The detailed chemical composition and microstructure of freshly deposited bone mineral, and how these properties change with maturation of the mineral, have been studied intensively and still remain controversial. For example, current analytical technology is inadequate for the unambiguous characterization of the monohydrogen phosphate ions in bone mineral. Using a differential cross polarization/magic angle spinning solid state nuclear magnetic resonance spectroscopy technique, we suppress the dominant orthophosphate (PO4-3) signal to reveal the spectra of the minor phosphate constituents. This method depends upon differences in the cross polarization time constants for phosphorus-31 nuclei in protonated and non-protonated phosphate ions. It is now possible for the first time to directly measure both the proportion of acid phosphate (HPO4-2) as well as the parameters which characterize its isotropic and anisotropic chemical shift. In bone from three species at several developmental stages, we have found a single type of acid phosphate species, identical in all of the specimens examined. The phosphorus-31 isotropic chemical shift of this acid phosphate group in bone mineral corresponds precisely with that of acid phosphate in octacalcium phosphate, and not with that of brushite. In contrast, the bone acid phosphate anisotropic chemical shift parameters are close to those of brushite, and differ significantly from those of octacalcium phosphate. The orthophosphate resonances of bone mineral, synthetic hydroxyapatite and synthetic octacalcium phosphate share identical chemical isotropic shifts, and similar chemical shift anisotropies. The implication of these results is that the intimate structure of the acid phosphate group in bone mineral is unique, and that none of the common synthetic calcium phosphates accounts well for all of the observed solid state phosphorus-31 NMR properties of bone mineral.

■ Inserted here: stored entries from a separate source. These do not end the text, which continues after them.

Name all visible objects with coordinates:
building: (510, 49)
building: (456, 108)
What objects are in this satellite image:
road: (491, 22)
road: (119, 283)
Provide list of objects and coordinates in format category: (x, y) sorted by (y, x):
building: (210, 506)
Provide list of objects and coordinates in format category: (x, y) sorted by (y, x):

新沉积骨矿物质的详细化学成分和微观结构,以及这些特性如何随矿物质成熟而变化,已得到深入研究,但仍存在争议。例如,目前的分析技术不足以明确表征骨矿物质中的磷酸氢根离子。我们使用差分交叉极化/魔角旋转固态核磁共振光谱技术,抑制主要的正磷酸盐(PO4-3)信号,以揭示次要磷酸盐成分的光谱。该方法取决于质子化和非质子化磷酸根离子中磷-31原子核的交叉极化时间常数差异。现在首次能够直接测量酸性磷酸盐(HPO4-2)的比例以及表征其各向同性和各向异性化学位移的参数。在来自三个物种不同发育阶段的骨骼中,我们发现了单一类型的酸性磷酸盐物种,在所检查的所有标本中都是相同的。骨矿物质中这种酸性磷酸盐基团的磷-31各向同性化学位移与磷酸八钙中的酸性磷酸盐精确对应,而与透钙磷石的不同。相比之下,骨酸性磷酸盐的各向异性化学位移参数接近透钙磷石的,与磷酸八钙的有显著差异。骨矿物质、合成羟基磷灰石和合成磷酸八钙的正磷酸盐共振具有相同的化学各向同性位移和相似的化学位移各向异性。这些结果表明,骨矿物质中酸性磷酸盐基团的紧密结构是独特的,并且没有一种常见的合成磷酸钙能很好地解释骨矿物质所有观察到的固态磷-31核磁共振特性。